Quoted text -
UniversalDependencies/UD_Arabic-PADT

format error in MISC field (vertical bar used as transliteration symbol)

jheinecke opened this issue · 0 comments

Hi,
I think there is a minor format error in the MISC field for words which contain with 'alif maddah (like in آن).
The transliteration of 'alif maddah uses the vertical bar, which should only be used as a field separator.
e.g.

sent_id = afp.20000815.0006:p3u1:
150 آن آن X U--------- _ 151 nmod 151:nmod Vform=آن|Root=OOV|Translit=|n

sent_id = ummah.20040715.0013:p7u1
47 الكلدآشوريين الكلدآشوريين X U--------- _ 42 nmod 42:nmod Vform=الكلدآشوريين|Root=OOV|Translit=Alkld|$wryyn

sent_id = afp.20000815.0110:p5u1
45 آحادي آحادي X U--------- _ 47 nmod 47:nmod Vform=آحادي|Root=OOV|Translit=|HAdy

May be you could use "ā" or "â" instead ? It is a very minor problem (32 cases in ar_padt-ud-train.conllu, 9 in test and just 1 in dev)
Thanks,
regards
Johannes

To be done -
A: List each data split for which the issue above gives a number of cases, together with that number.
B: Rewrite the whole listing below, replacing "darktable" with "RawTherapee" and keeping everything else as it is. Leave the pictures out of your answer.

The records -
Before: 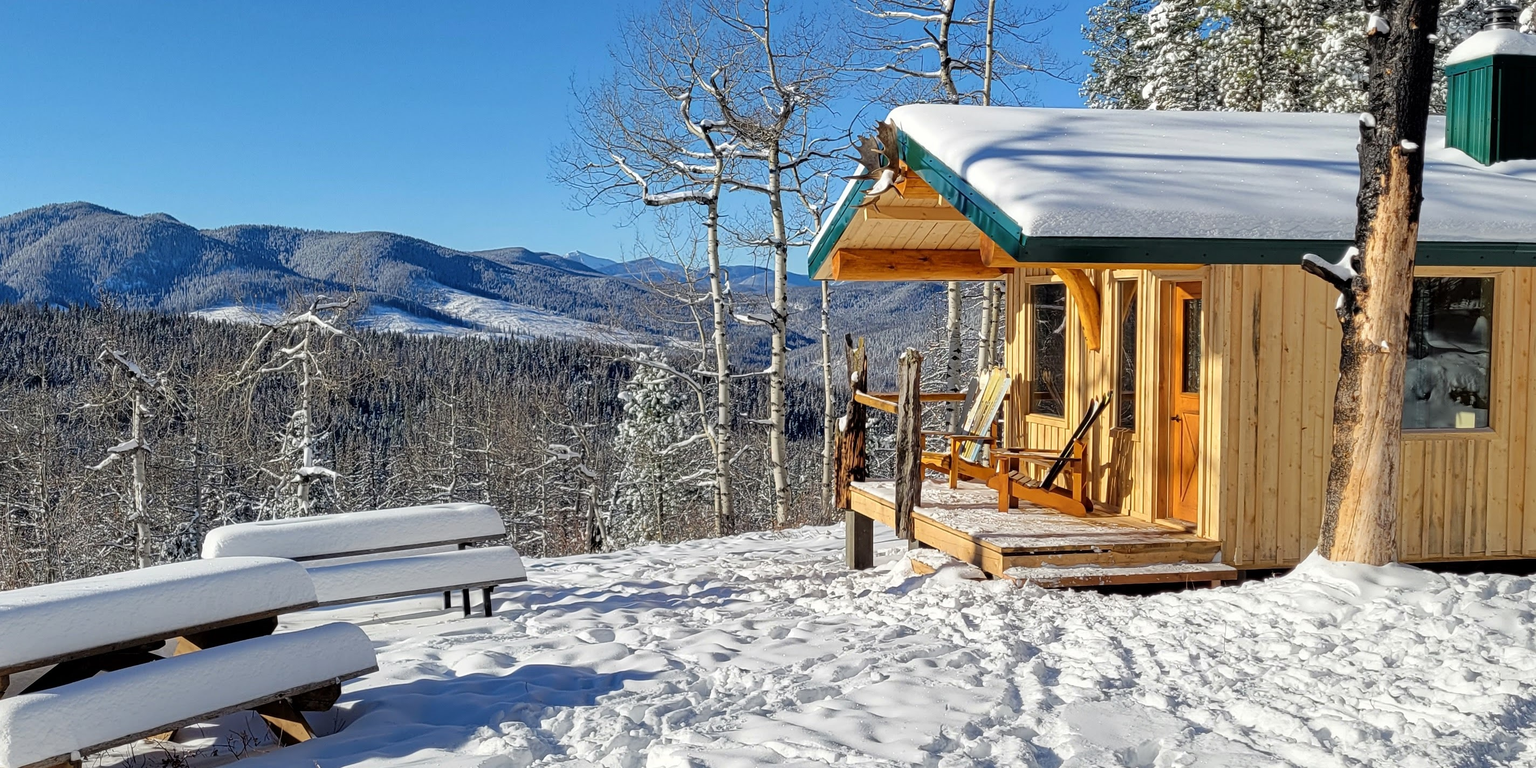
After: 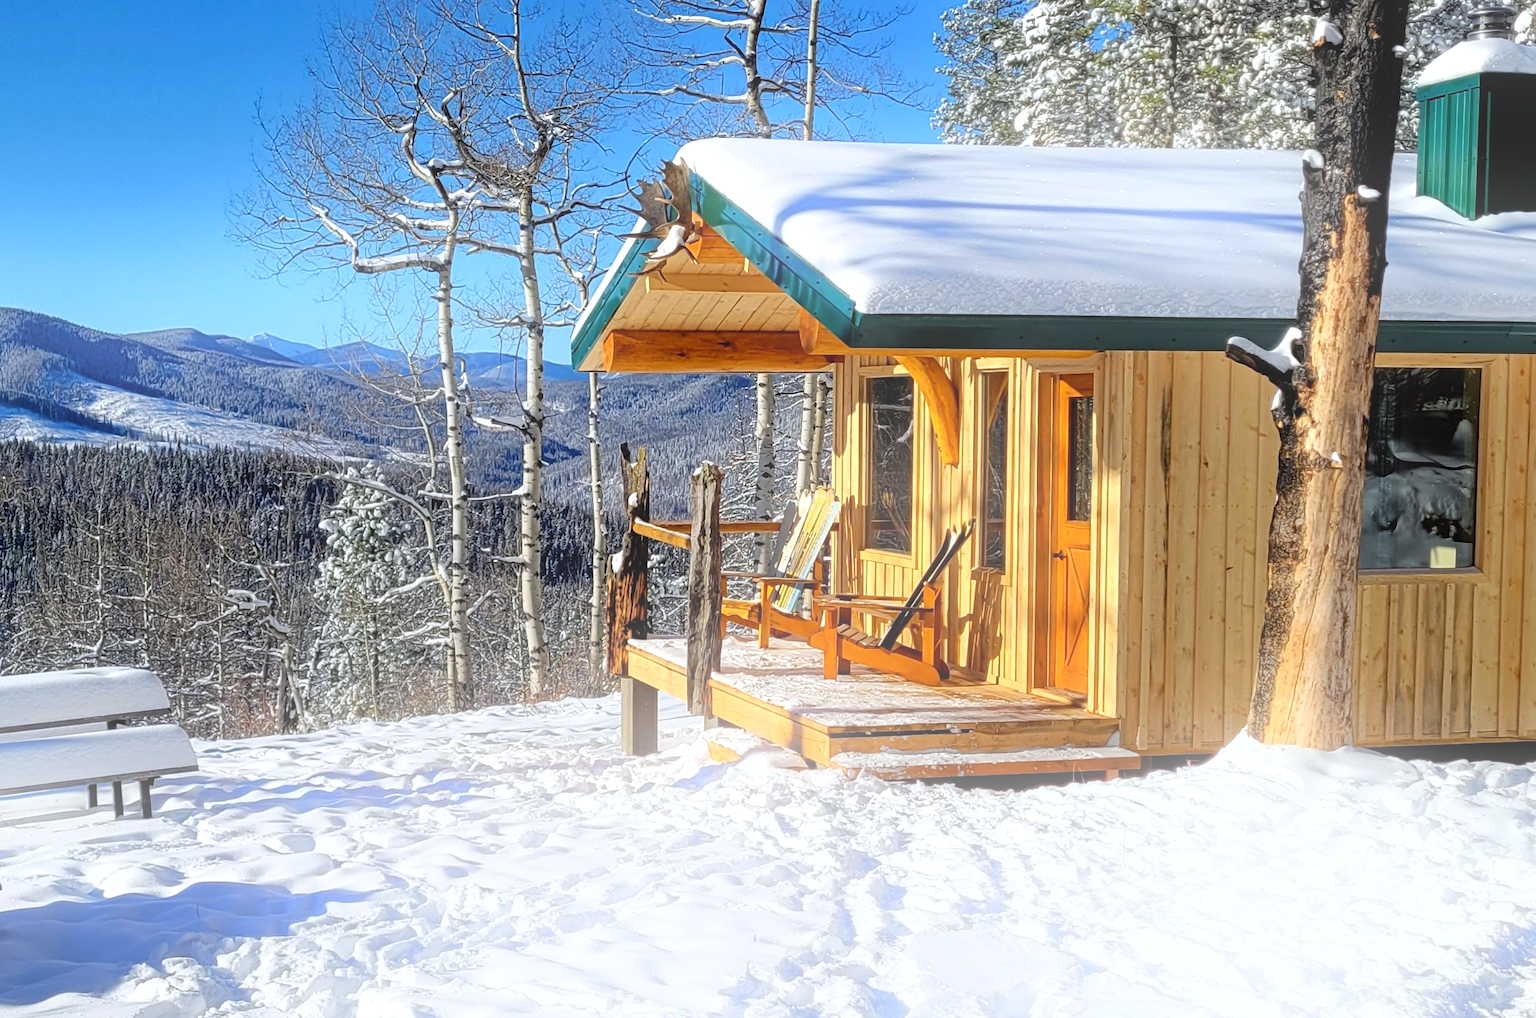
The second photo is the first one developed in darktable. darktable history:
color balance: contrast 10%
white balance: red 0.983, blue 1.036
crop and rotate: left 24.6%
bloom: threshold 82.5%, strength 16.25%
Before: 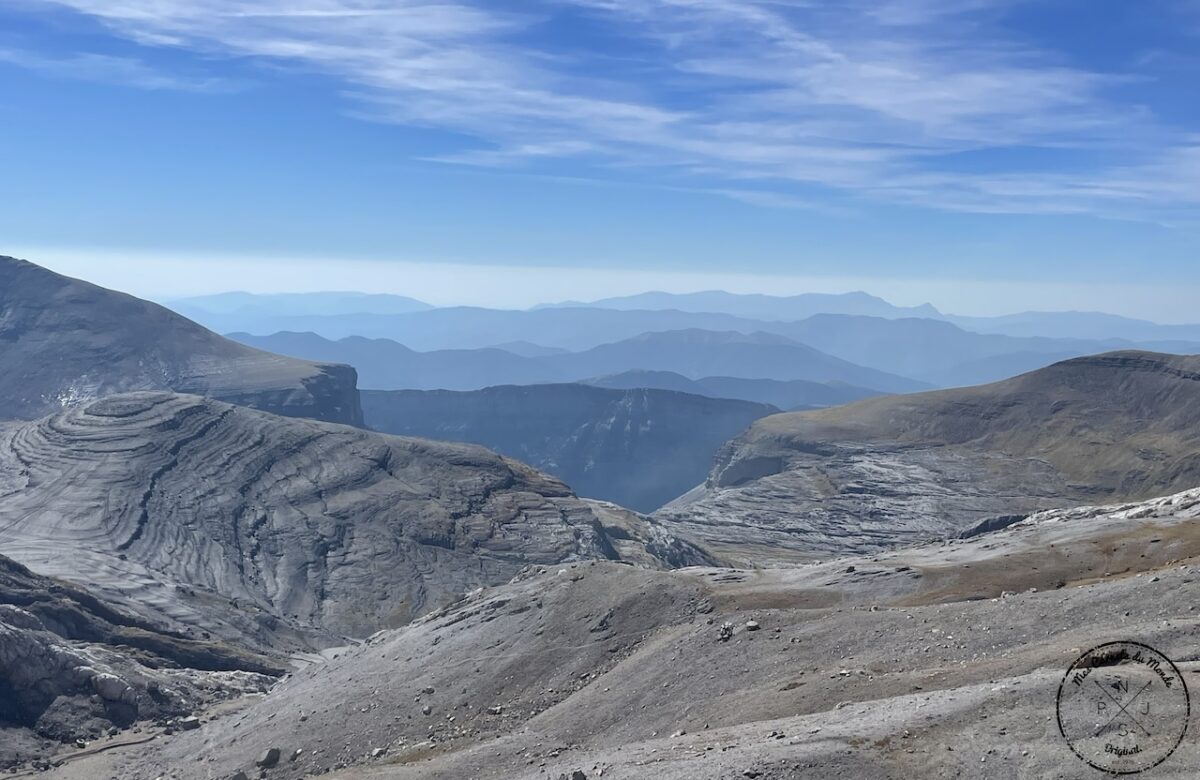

Answers to the exercise -
A:
train (ar_padt-ud-train.conllu): 32
test: 9
dev: 1

B:
Before: 
After: 
The second photo is the first one developed in RawTherapee. RawTherapee history:
color balance: contrast 10%
white balance: red 0.983, blue 1.036
crop and rotate: left 24.6%
bloom: threshold 82.5%, strength 16.25%
Before: 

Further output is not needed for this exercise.